* **Selected text**
Content starts

So it was no surprise that the game was chippy, many of the fouls hard. No surprise that the gym was loud and the emotion seemed to hang over the players’ heads like fine mist. For there was little difference between the two teams, and the game could go either way.

La Salle played Manny a box and one, making it much more difficult for him to score, while Hope’s tenacious man-to-man defense was making it equally difficult for La Salle. Hope was up four with 6:37 to play, but Wayne had to come out with four fouls, the tension building.

“It’s all about winning and playing Friday night,” Nyblom implored them in a time out.

And win they did, as both Wayne and Eli Lewis made key free throws in the last two minutes and Hope pulled away to win by fourteen.

But the night was just beginning.

*   *   *

To get to the locker rooms you had to go out the gym, across the lobby, and down some stairs. I was heading toward the stairs, about a minute or two behind the players, when I heard yelling coming from below. By the time I got down the stairs it was chaos—assistant coach Jim Black was bleeding from the mouth, and Arondae Washington, father of La Salle’s Keon Wilson and Mikey Clark, was still trying to get at Black.

“No one’s going to put his hands on my kid,” he yelled.

“Arondae, I was trying to break it up!” Black yelled back.

There was too much confusion, too much milling around, and I had gotten there too late to know what had really happened. A couple of Hope kids were behind Black, and some La Salle kids were behind Arondae Washington, the atmosphere charged up, like kindling just waiting for a match, when Nyblom and Moors came down the stairs and got the Hope players back around the corner and into their locker room.

Content ends

* **Exercise requirements**
A - Retype the stretch from "And win they" through "get at Black." in the basketball game passage above.
B - In the basketball game passage above, how many points did Hope win by?

* **Listed entries**

Content starts

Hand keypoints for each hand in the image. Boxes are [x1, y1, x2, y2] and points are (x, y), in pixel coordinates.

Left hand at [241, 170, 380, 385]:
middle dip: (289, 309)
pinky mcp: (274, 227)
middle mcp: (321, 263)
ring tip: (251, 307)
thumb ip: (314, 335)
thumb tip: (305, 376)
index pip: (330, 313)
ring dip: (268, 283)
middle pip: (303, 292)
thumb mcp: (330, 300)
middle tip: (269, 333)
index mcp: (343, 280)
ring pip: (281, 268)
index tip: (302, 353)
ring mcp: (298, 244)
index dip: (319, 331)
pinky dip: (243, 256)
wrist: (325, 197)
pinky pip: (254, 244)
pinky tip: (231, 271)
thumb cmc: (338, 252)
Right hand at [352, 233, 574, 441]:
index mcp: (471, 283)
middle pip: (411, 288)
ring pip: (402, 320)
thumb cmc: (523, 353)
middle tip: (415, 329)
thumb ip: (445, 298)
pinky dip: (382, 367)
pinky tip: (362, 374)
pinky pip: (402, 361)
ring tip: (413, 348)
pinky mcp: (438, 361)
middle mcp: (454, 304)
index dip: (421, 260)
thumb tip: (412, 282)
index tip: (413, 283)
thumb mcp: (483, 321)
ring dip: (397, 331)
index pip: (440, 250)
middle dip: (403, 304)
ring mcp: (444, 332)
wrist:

Content ends

* **Completed exercise**
A -
And win they did, as both Wayne and Eli Lewis made key free throws in the last two minutes and Hope pulled away to win by fourteen.

But the night was just beginning.

*   *   *

To get to the locker rooms you had to go out the gym, across the lobby, and down some stairs. I was heading toward the stairs, about a minute or two behind the players, when I heard yelling coming from below. By the time I got down the stairs it was chaos—assistant coach Jim Black was bleeding from the mouth, and Arondae Washington, father of La Salle’s Keon Wilson and Mikey Clark, was still trying to get at Black.

B - Fourteen.